Work task A:
In the guide on writing events below, what is the text from "event_stream is an" up to and including "entirely in memory."? Write it out word for word.
Work task B:
According to the guide on writing events below, what is the cumulative byte limit on a single write to the EventStoreDB?
Work task C:
Does the guide on writing events below support each of these statements? Answer yes or no for each, and quote the words from the guide that decide it. (i) When a request exceeds the write budget, the events that fit within it are still written. (ii) Spear.append/4 blocks the caller for the duration of the request. (iii) The size limit on a single write cannot be changed.

Excerpt provided:
|---|

Writing Events

This guide covers specifics about the Spear.append/4 function and general information about the event-writing functionality.

Enumeration Characteristics

event_stream is an Enumerable.t/0 which will be lazily written to the EventStoreDB as elements of the stream are computed and serialized on to the wire.

This means a few things:

First, you can efficiently emit events from a stream over a large source such as a CSV file with many lines:

File.stream!("large.csv", read_ahead: 100_000)
|> MyCsvParser.parse_stream()
|> Stream.map(&MyCsvParser.turn_csv_line_into_spear_event/1)
|> Spear.append(conn, "ChargesFromCsvs", timeout: :infinity)
# => :ok

The stream is only fully run after the last bytes have been written to the gRPC network request: the stream is never computed entirely in memory.

Second, you may (but are not encouraged to) write events via an infinite stream. A trivial counter mechanism could be implemented like so

iex> Stream.iterate(0, &(&1 + 1))
...> |> Stream.map(fn n -> Spear.Event.new("incremented", n) end)
...> |> Spear.append(conn, "InfiniteCounter", timeout: :infinity, expect: :empty)
{:error,
 %Spear.Grpc.Response{
   data: "",
   message: "Maximum Append Size of 1048576 Exceeded.",
   status: :invalid_argument,
   status_code: 3
 }}

Note that while EventStoreDB streams can in theory store infinitely long streams, they are not practically able to do so. EventStoreDB limits the size of a single write to 1_048_576 cumulative bytes. This budget can be spent on one very large event or, as shown above, many tiny events in a single call to Spear.append/4. Attempting to write more than the budget will fail the request with the above signature and no events in the request will be written to the EventStoreDB. This value is configurable in the EventStoreDB configuration.

Blocking

While Spear.append/4 blocks the caller for the duration of the request, it does not fully block the connection. The connection will write chunks of data over the wire as allowed by HTTP2 window sizes.

|---|

Given data:
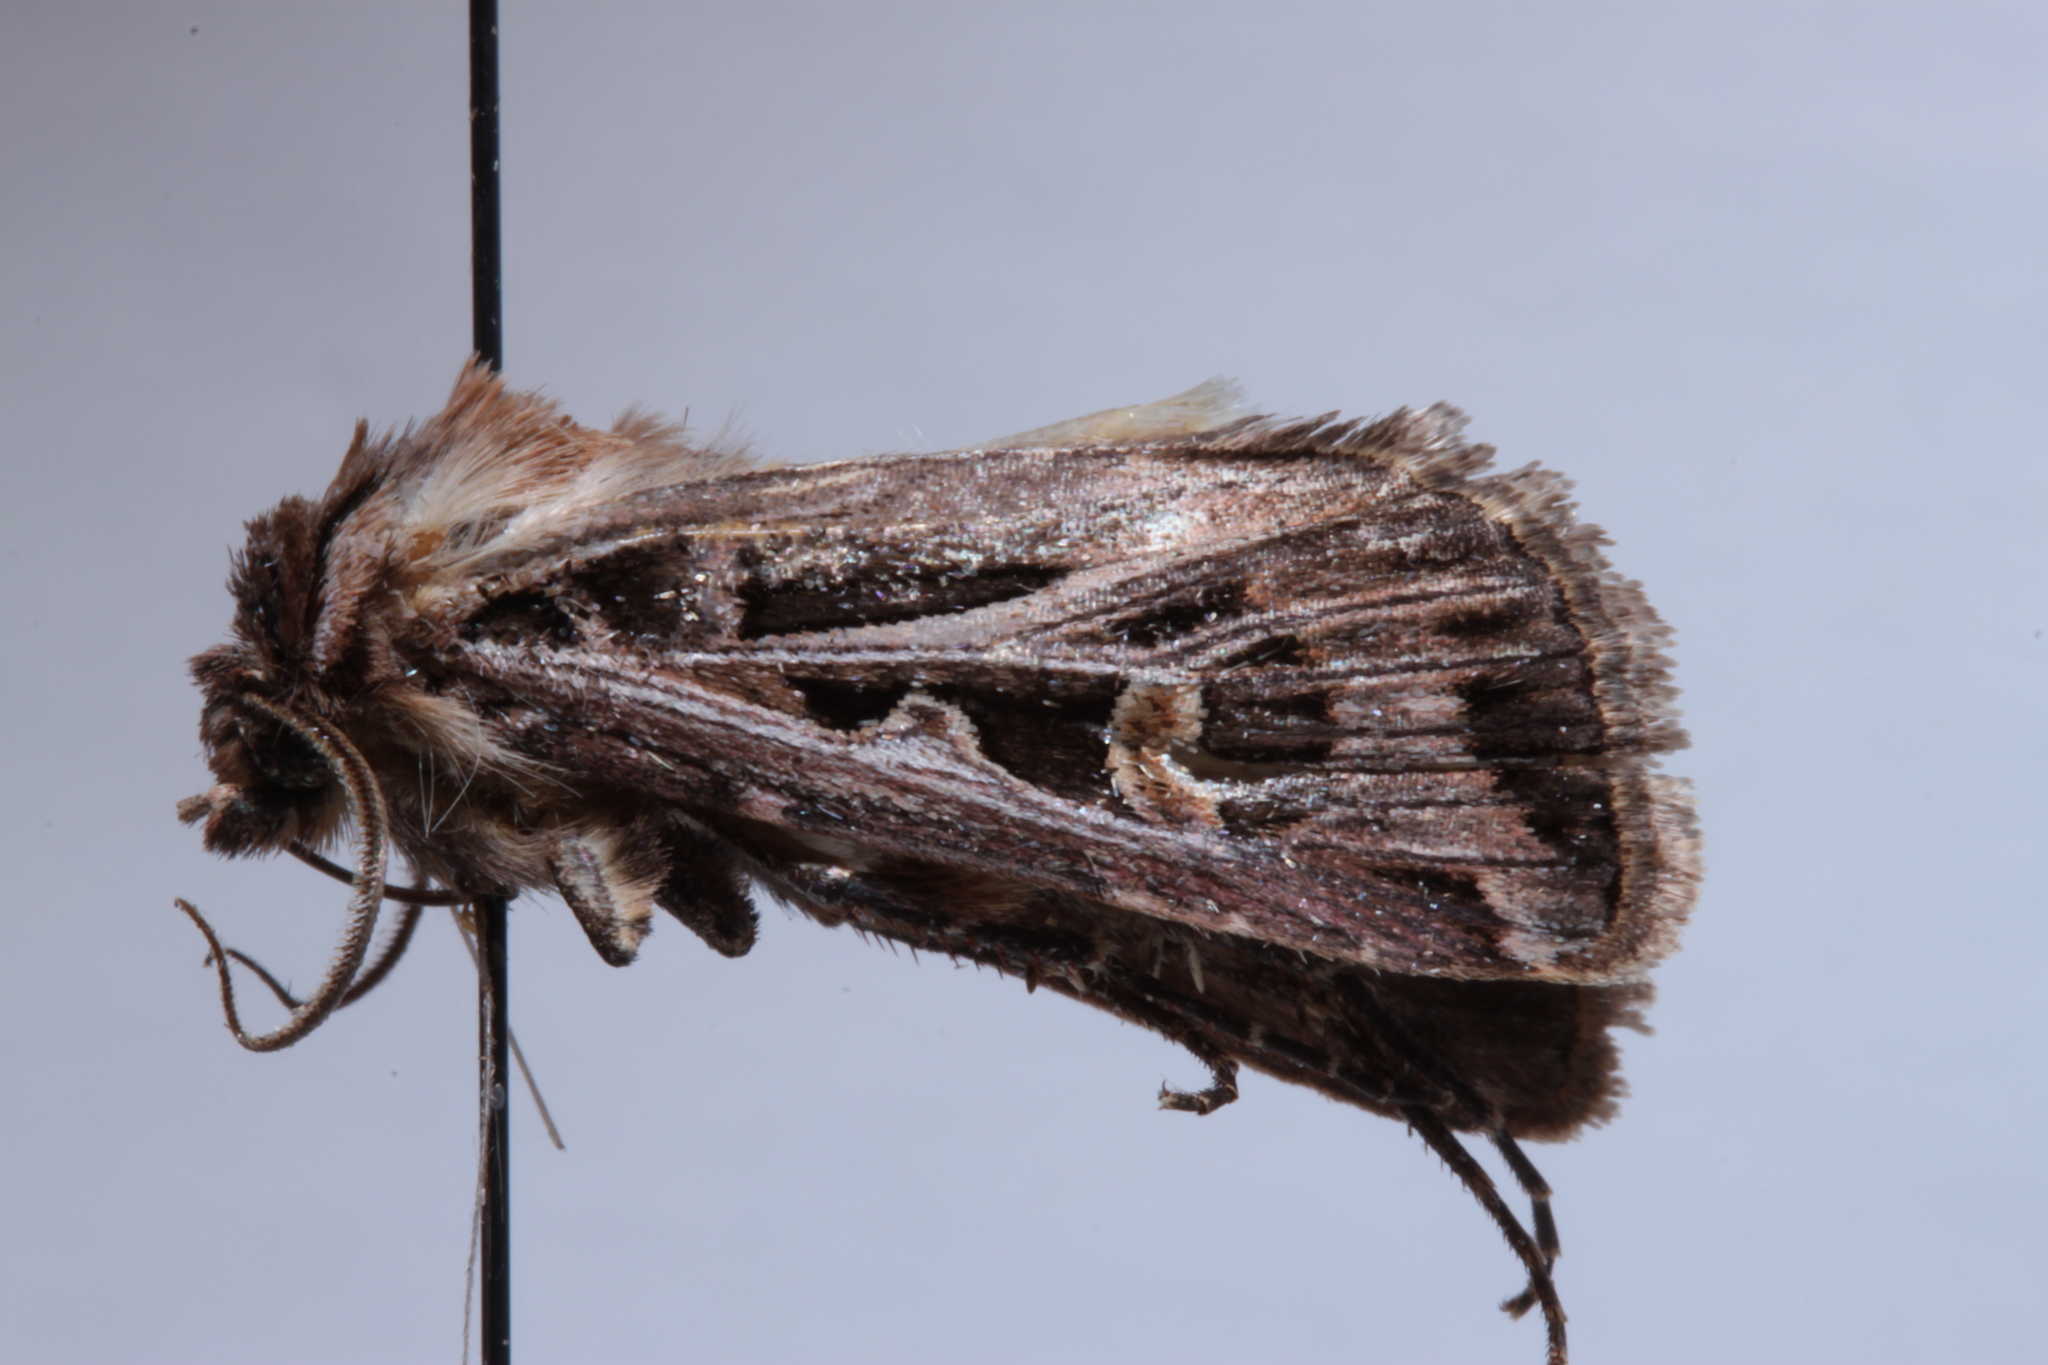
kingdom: Animalia
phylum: Arthropoda
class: Insecta
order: Lepidoptera
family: Noctuidae
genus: Feltia
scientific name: Feltia jaculifera
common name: Dingy cutworm moth
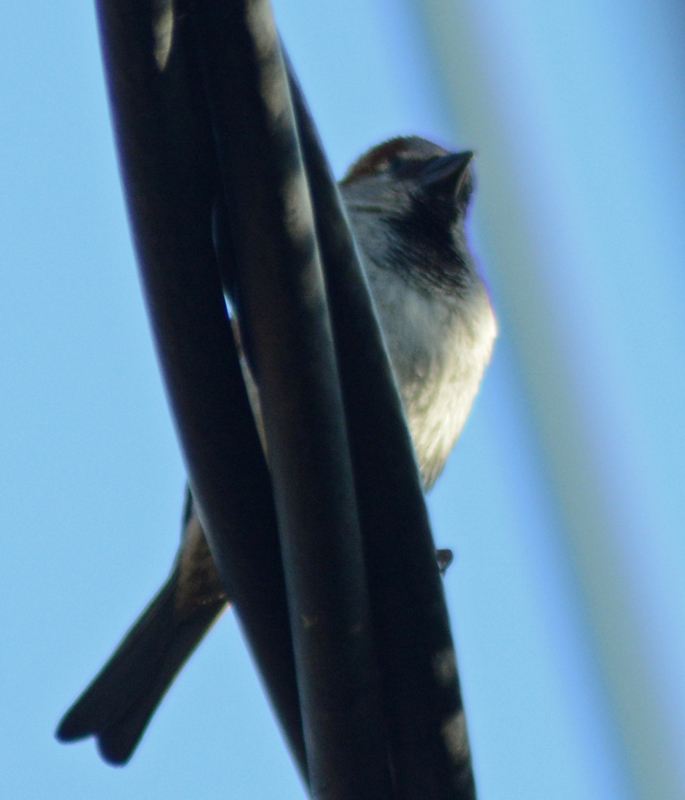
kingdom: Animalia
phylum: Chordata
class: Aves
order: Passeriformes
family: Passeridae
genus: Passer
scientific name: Passer domesticus
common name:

|---|

Expected answer A:
event_stream is an Enumerable.t/0 which will be lazily written to the EventStoreDB as elements of the stream are computed and serialized on to the wire.

This means a few things:

First, you can efficiently emit events from a stream over a large source such as a CSV file with many lines:

File.stream!("large.csv", read_ahead: 100_000)
|> MyCsvParser.parse_stream()
|> Stream.map(&MyCsvParser.turn_csv_line_into_spear_event/1)
|> Spear.append(conn, "ChargesFromCsvs", timeout: :infinity)
# => :ok

The stream is only fully run after the last bytes have been written to the gRPC network request: the stream is never computed entirely in memory.

Expected answer B:
1_048_576 cumulative bytes

Expected answer C:
(i) No: "no events in the request will be written to the EventStoreDB"
(ii) Yes: "Spear.append/4 blocks the caller for the duration of the request"
(iii) No: "This value is configurable in the EventStoreDB configuration."